> Exercise
Exact transcript, pictures excluded: write out every record below.

Source texts of formatted documents:
====================

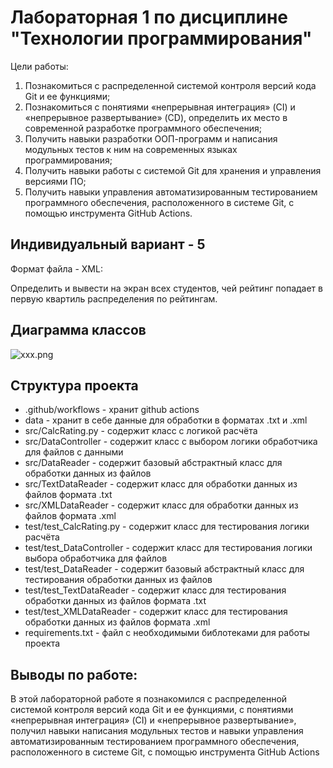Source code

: # Лабораторная 1 по дисциплине "Технологии программирования"
Цели работы:
1. Познакомиться c распределенной системой контроля версий кода Git и ее функциями;
2. Познакомиться с понятиями «непрерывная интеграция» (CI) и «непрерывное развертывание» 
(CD), определить их место в современной разработке программного обеспечения;
3. Получить навыки разработки ООП-программ и написания модульных тестов к ним на 
современных языках программирования;
4. Получить навыки работы с системой Git для хранения и управления версиями ПО;
5. Получить навыки управления автоматизированным тестированием программного обеспечения, 
расположенного в системе Git, с помощью инструмента GitHub Actions.

## Индивидуальный вариант - 5
Формат файла - XML:

Определить и вывести на экран всех студентов, чей рейтинг попадает в первую квартиль распределения по рейтингам.

## Диаграмма классов
![xxx.png](xxx.png)

## Структура проекта
- .github/workflows - хранит github actions
- data - хранит в себе данные для обработки в форматах .txt и .xml
- src/CalcRating.py - содержит класс с логикой расчёта
- src/DataController - содержит класс с выбором логики обработчика для файлов с данными
- src/DataReader - содержит базовый абстрактный класс для обработки данных из файлов
- src/TextDataReader - содержит класс для обработки данных из файлов формата .txt
- src/XMLDataReader - содержит класс для обработки данных из файлов формата .xml
- test/test_CalcRating.py - содержит класс для тестирования логики расчёта
- test/test_DataController - содержит класс для тестирования логики выбора обработчика для файлов
- test/test_DataReader - содержит базовый абстрактный класс для тестирования обработки данных из файлов
- test/test_TextDataReader - содержит класс для тестирования обработки данных из файлов формата .txt
- test/test_XMLDataReader - содержит класс для тестирования обработки данных из файлов формата .xml
- requirements.txt - файл с необходимыми библотеками для работы проекта

## Выводы по работе:
В этой лабораторной работе я познакомился с распределенной системой контроля версий кода Git и ее функциями, с понятиями «непрерывная интеграция» (CI) и «непрерывное развертывание», получил навыки написания модульных тестов и навыки управления автоматизированным тестированием программного обеспечения, 
расположенного в системе Git, с помощью инструмента GitHub Actions
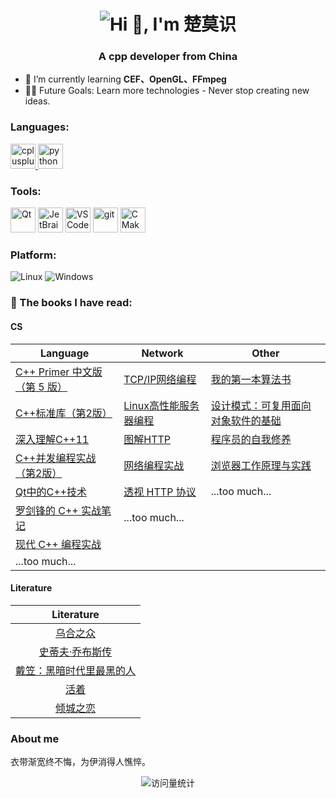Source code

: <h1 align="center">
  <img src="https://readme-typing-svg.demolab.com?font=Fira+Code&pause=1000&center=true&repeat=false&width=435&lines=Hi+%F0%9F%91%8B%2C+I'm+%E6%A5%9A%E8%8E%AB%E8%AF%86" alt="Hi 👋, I'm 楚莫识" />
</h1>
<h3 align="center">A cpp developer from China</h3>

- 🌱 I’m currently learning **CEF、OpenGL、FFmpeg**
- 💪🏼 Future Goals: Learn more technologies - Never stop creating new ideas.



### Languages:

<p align="left"> 
  <a href="https://isocpp.org/" target="_blank" rel="noreferrer"> <img src="https://avatars.githubusercontent.com/u/59276?s=40&v=4" alt="cplusplus" width="40" height="40"/> </a> 
  <a href="https://www.python.org" target="_blank" rel="noreferrer"> <img src="https://s3.dualstack.us-east-2.amazonaws.com/pythondotorg-assets/media/files/python-logo-only.svg" alt="python" width="40" height="40"/> </a> 
</p>

### Tools:

<p>
  <img alt="Qt" src="https://upload.wikimedia.org/wikipedia/commons/0/0b/Qt_logo_2016.svg" width="40" height="40"/>
  <img alt="JetBrains" src="https://resources.jetbrains.com/storage/products/jetbrains/img/meta/jetbrains_logo_300x300.png" width="40" height="40"/>
  <img alt="VSCode" src="https://upload.wikimedia.org/wikipedia/commons/9/9a/Visual_Studio_Code_1.35_icon.svg" width="40" height="40"/>
  <img alt="git" src="https://www.vectorlogo.zone/logos/git-scm/git-scm-icon.svg" width="40" height="40"/>
  <img alt="CMake" src="https://cmake.org/wp-content/uploads/2023/08/CMake-Mark-1.svg" width="40" height="40"/>
  
</p>



### Platform:

<p>
<img alt="Linux" src="https://img.shields.io/badge/-Linux-black?logo=ubuntu&logoColor=white">
<img alt="Windows" src="https://img.shields.io/badge/-Windows-black?logo=windows10">
</p>


### 📄 The books I have read:

#### CS  
| Language                                                     | Network                                                      | Other                                                        |
| ------------------------------------------------------------ | ------------------------------------------------------------ | ------------------------------------------------------------ |
| [C++ Primer 中文版（第 5 版）](https://book.douban.com/subject/25708312/) | [TCP/IP网络编程](https://book.douban.com/subject/25911735/)  | [我的第一本算法书](https://book.douban.com/subject/30357170/) |
| [C++标准库（第2版）](https://book.douban.com/subject/26419721/) | [Linux高性能服务器编程](https://book.douban.com/subject/24722611/) | [设计模式：可复用面向对象软件的基础](https://book.douban.com/subject/34262305/) |
| [深入理解C++11](https://book.douban.com/subject/24738301/)   | [图解HTTP](https://book.douban.com/subject/25863515/)        | [程序员的自我修养](https://book.douban.com/subject/3652388/) |
| [C++并发编程实战（第2版）](https://book.douban.com/subject/35653912/) | [网络编程实战](https://time.geekbang.org/column/intro/100032701) | [浏览器工作原理与实践](https://time.geekbang.org/column/intro/100033601) |
| [Qt中的C++技术](https://book.douban.com/subject/10812785/)   | [透视 HTTP 协议](https://time.geekbang.org/column/intro/100029001) | ...too much...                                               |
| [罗剑锋的 C++ 实战笔记](https://time.geekbang.org/column/intro/100051801) | ...too much...                                               |                                                              |
| [现代 C++ 编程实战 ](https://time.geekbang.org/column/intro/100040501) |                                                              |                                                              |
| ...too much...                                               |                                                              |                                                              |



#### Literature
|                          Literature                          |
| :----------------------------------------------------------: |
|    [乌合之众](https://book.douban.com/subject/30121482/)     |
| [史蒂夫·乔布斯传](https://book.douban.com/subject/6798611/)  |
| [戴笠：黑暗时代里最黑的人](https://book.douban.com/subject/34428637/) |
|       [活着](https://book.douban.com/subject/4913064/)       |
|     [倾城之恋](https://book.douban.com/subject/1985223/)     |



### About me
衣带渐宽终不悔，为伊消得人憔悴。



<p align="center">
  <img src="https://komarev.com/ghpvc/?username=l-super&label=Views&color=orange&style=flat-square" alt="访问量统计" align="center" />
</p>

====================

> Answer below
Source code

: # Лабораторная 1 по дисциплине "Технологии программирования"
Цели работы:
1. Познакомиться c распределенной системой контроля версий кода Git и ее функциями;
2. Познакомиться с понятиями «непрерывная интеграция» (CI) и «непрерывное развертывание» 
(CD), определить их место в современной разработке программного обеспечения;
3. Получить навыки разработки ООП-программ и написания модульных тестов к ним на 
современных языках программирования;
4. Получить навыки работы с системой Git для хранения и управления версиями ПО;
5. Получить навыки управления автоматизированным тестированием программного обеспечения, 
расположенного в системе Git, с помощью инструмента GitHub Actions.

## Индивидуальный вариант - 5
Формат файла - XML:

Определить и вывести на экран всех студентов, чей рейтинг попадает в первую квартиль распределения по рейтингам.

## Диаграмма классов
![xxx.png](xxx.png)

## Структура проекта
- .github/workflows - хранит github actions
- data - хранит в себе данные для обработки в форматах .txt и .xml
- src/CalcRating.py - содержит класс с логикой расчёта
- src/DataController - содержит класс с выбором логики обработчика для файлов с данными
- src/DataReader - содержит базовый абстрактный класс для обработки данных из файлов
- src/TextDataReader - содержит класс для обработки данных из файлов формата .txt
- src/XMLDataReader - содержит класс для обработки данных из файлов формата .xml
- test/test_CalcRating.py - содержит класс для тестирования логики расчёта
- test/test_DataController - содержит класс для тестирования логики выбора обработчика для файлов
- test/test_DataReader - содержит базовый абстрактный класс для тестирования обработки данных из файлов
- test/test_TextDataReader - содержит класс для тестирования обработки данных из файлов формата .txt
- test/test_XMLDataReader - содержит класс для тестирования обработки данных из файлов формата .xml
- requirements.txt - файл с необходимыми библотеками для работы проекта

## Выводы по работе:
В этой лабораторной работе я познакомился с распределенной системой контроля версий кода Git и ее функциями, с понятиями «непрерывная интеграция» (CI) и «непрерывное развертывание», получил навыки написания модульных тестов и навыки управления автоматизированным тестированием программного обеспечения, 
расположенного в системе Git, с помощью инструмента GitHub Actions
Source code

: <h1 align="center">
  <img src="https://readme-typing-svg.demolab.com?font=Fira+Code&pause=1000&center=true&repeat=false&width=435&lines=Hi+%F0%9F%91%8B%2C+I'm+%E6%A5%9A%E8%8E%AB%E8%AF%86" alt="Hi 👋, I'm 楚莫识" />
</h1>
<h3 align="center">A cpp developer from China</h3>

- 🌱 I’m currently learning **CEF、OpenGL、FFmpeg**
- 💪🏼 Future Goals: Learn more technologies - Never stop creating new ideas.



### Languages:

<p align="left"> 
  <a href="https://isocpp.org/" target="_blank" rel="noreferrer"> <img src="https://avatars.githubusercontent.com/u/59276?s=40&v=4" alt="cplusplus" width="40" height="40"/> </a> 
  <a href="https://www.python.org" target="_blank" rel="noreferrer"> <img src="https://s3.dualstack.us-east-2.amazonaws.com/pythondotorg-assets/media/files/python-logo-only.svg" alt="python" width="40" height="40"/> </a> 
</p>

### Tools:

<p>
  <img alt="Qt" src="https://upload.wikimedia.org/wikipedia/commons/0/0b/Qt_logo_2016.svg" width="40" height="40"/>
  <img alt="JetBrains" src="https://resources.jetbrains.com/storage/products/jetbrains/img/meta/jetbrains_logo_300x300.png" width="40" height="40"/>
  <img alt="VSCode" src="https://upload.wikimedia.org/wikipedia/commons/9/9a/Visual_Studio_Code_1.35_icon.svg" width="40" height="40"/>
  <img alt="git" src="https://www.vectorlogo.zone/logos/git-scm/git-scm-icon.svg" width="40" height="40"/>
  <img alt="CMake" src="https://cmake.org/wp-content/uploads/2023/08/CMake-Mark-1.svg" width="40" height="40"/>
  
</p>



### Platform:

<p>
<img alt="Linux" src="https://img.shields.io/badge/-Linux-black?logo=ubuntu&logoColor=white">
<img alt="Windows" src="https://img.shields.io/badge/-Windows-black?logo=windows10">
</p>


### 📄 The books I have read:

#### CS  
| Language                                                     | Network                                                      | Other                                                        |
| ------------------------------------------------------------ | ------------------------------------------------------------ | ------------------------------------------------------------ |
| [C++ Primer 中文版（第 5 版）](https://book.douban.com/subject/25708312/) | [TCP/IP网络编程](https://book.douban.com/subject/25911735/)  | [我的第一本算法书](https://book.douban.com/subject/30357170/) |
| [C++标准库（第2版）](https://book.douban.com/subject/26419721/) | [Linux高性能服务器编程](https://book.douban.com/subject/24722611/) | [设计模式：可复用面向对象软件的基础](https://book.douban.com/subject/34262305/) |
| [深入理解C++11](https://book.douban.com/subject/24738301/)   | [图解HTTP](https://book.douban.com/subject/25863515/)        | [程序员的自我修养](https://book.douban.com/subject/3652388/) |
| [C++并发编程实战（第2版）](https://book.douban.com/subject/35653912/) | [网络编程实战](https://time.geekbang.org/column/intro/100032701) | [浏览器工作原理与实践](https://time.geekbang.org/column/intro/100033601) |
| [Qt中的C++技术](https://book.douban.com/subject/10812785/)   | [透视 HTTP 协议](https://time.geekbang.org/column/intro/100029001) | ...too much...                                               |
| [罗剑锋的 C++ 实战笔记](https://time.geekbang.org/column/intro/100051801) | ...too much...                                               |                                                              |
| [现代 C++ 编程实战 ](https://time.geekbang.org/column/intro/100040501) |                                                              |                                                              |
| ...too much...                                               |                                                              |                                                              |



#### Literature
|                          Literature                          |
| :----------------------------------------------------------: |
|    [乌合之众](https://book.douban.com/subject/30121482/)     |
| [史蒂夫·乔布斯传](https://book.douban.com/subject/6798611/)  |
| [戴笠：黑暗时代里最黑的人](https://book.douban.com/subject/34428637/) |
|       [活着](https://book.douban.com/subject/4913064/)       |
|     [倾城之恋](https://book.douban.com/subject/1985223/)     |



### About me
衣带渐宽终不悔，为伊消得人憔悴。



<p align="center">
  <img src="https://komarev.com/ghpvc/?username=l-super&label=Views&color=orange&style=flat-square" alt="访问量统计" align="center" />
</p>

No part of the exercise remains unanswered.